Wednesday, November 25, 2009

The Basement

I dated a guy who, when I'm honest with myself, was ashamed of me. The pathetic part is that I was nothing to be ashamed of, and the saddest part was that I actually put up with it. From date number one, he told me that his parents would never approve of me, because we were from different cultures. I had never considered this being a factor in my dating life, growing up in a very accepting household with parents of different faiths and backgrounds, and I suppose I underestimated the effects of parental disapproval and what some may consider racism. I completely understand why parents hope that their children will grow up to love another of the same background. However, living in Canada, we should be, and usually are proud and accepting of the multiple cultures that are represented in our neighbourhoods.

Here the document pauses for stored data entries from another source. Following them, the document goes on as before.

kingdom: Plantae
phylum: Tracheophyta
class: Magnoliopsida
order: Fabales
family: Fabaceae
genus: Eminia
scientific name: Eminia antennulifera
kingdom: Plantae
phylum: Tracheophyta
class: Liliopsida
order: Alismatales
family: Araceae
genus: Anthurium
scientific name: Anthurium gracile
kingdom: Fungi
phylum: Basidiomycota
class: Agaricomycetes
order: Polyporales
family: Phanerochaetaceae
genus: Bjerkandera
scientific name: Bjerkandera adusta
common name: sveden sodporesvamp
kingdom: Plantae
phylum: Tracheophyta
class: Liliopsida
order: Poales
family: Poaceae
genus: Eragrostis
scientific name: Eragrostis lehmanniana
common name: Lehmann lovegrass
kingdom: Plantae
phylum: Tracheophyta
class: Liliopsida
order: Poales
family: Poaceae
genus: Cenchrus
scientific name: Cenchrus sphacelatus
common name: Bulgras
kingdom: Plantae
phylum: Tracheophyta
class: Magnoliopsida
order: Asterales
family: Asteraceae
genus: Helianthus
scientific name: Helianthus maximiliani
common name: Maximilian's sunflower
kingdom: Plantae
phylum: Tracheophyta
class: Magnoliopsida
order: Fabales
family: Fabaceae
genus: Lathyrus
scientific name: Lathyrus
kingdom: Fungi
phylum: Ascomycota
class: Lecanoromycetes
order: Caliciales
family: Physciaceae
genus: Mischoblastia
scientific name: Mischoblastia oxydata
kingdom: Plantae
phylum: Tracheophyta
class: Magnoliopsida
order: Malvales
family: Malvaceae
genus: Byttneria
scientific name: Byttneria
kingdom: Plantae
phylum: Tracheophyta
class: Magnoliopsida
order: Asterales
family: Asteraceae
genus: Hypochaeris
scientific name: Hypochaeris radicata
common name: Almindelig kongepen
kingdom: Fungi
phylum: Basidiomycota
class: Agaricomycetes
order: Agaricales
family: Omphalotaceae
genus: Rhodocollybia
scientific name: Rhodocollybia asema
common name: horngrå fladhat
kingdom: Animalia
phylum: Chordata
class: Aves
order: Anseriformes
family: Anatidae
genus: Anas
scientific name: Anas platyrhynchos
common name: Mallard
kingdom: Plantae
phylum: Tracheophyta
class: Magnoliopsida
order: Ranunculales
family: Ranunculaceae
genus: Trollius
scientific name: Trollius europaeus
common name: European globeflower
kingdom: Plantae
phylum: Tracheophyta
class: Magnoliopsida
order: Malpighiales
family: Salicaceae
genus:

All I wanted was to be accepted and welcomed into the family (how things change as you get older!) and I would have done anything for his family's approval. Early in our relationship, on a particularly frustrating visit to the basement, I pointed out that to his parents (and to him?) I was as well-liked as a good student, busy volunteer and nice girl as I would have been as a drug addicted prostitute (seriously, I said this). He could do nothing but agree with me on this point.
When I think about it, if he had really been that into me, he would have put up more of a fight, rather than only inviting me over when his parents were out, or basically hiding me in the basement when they were around.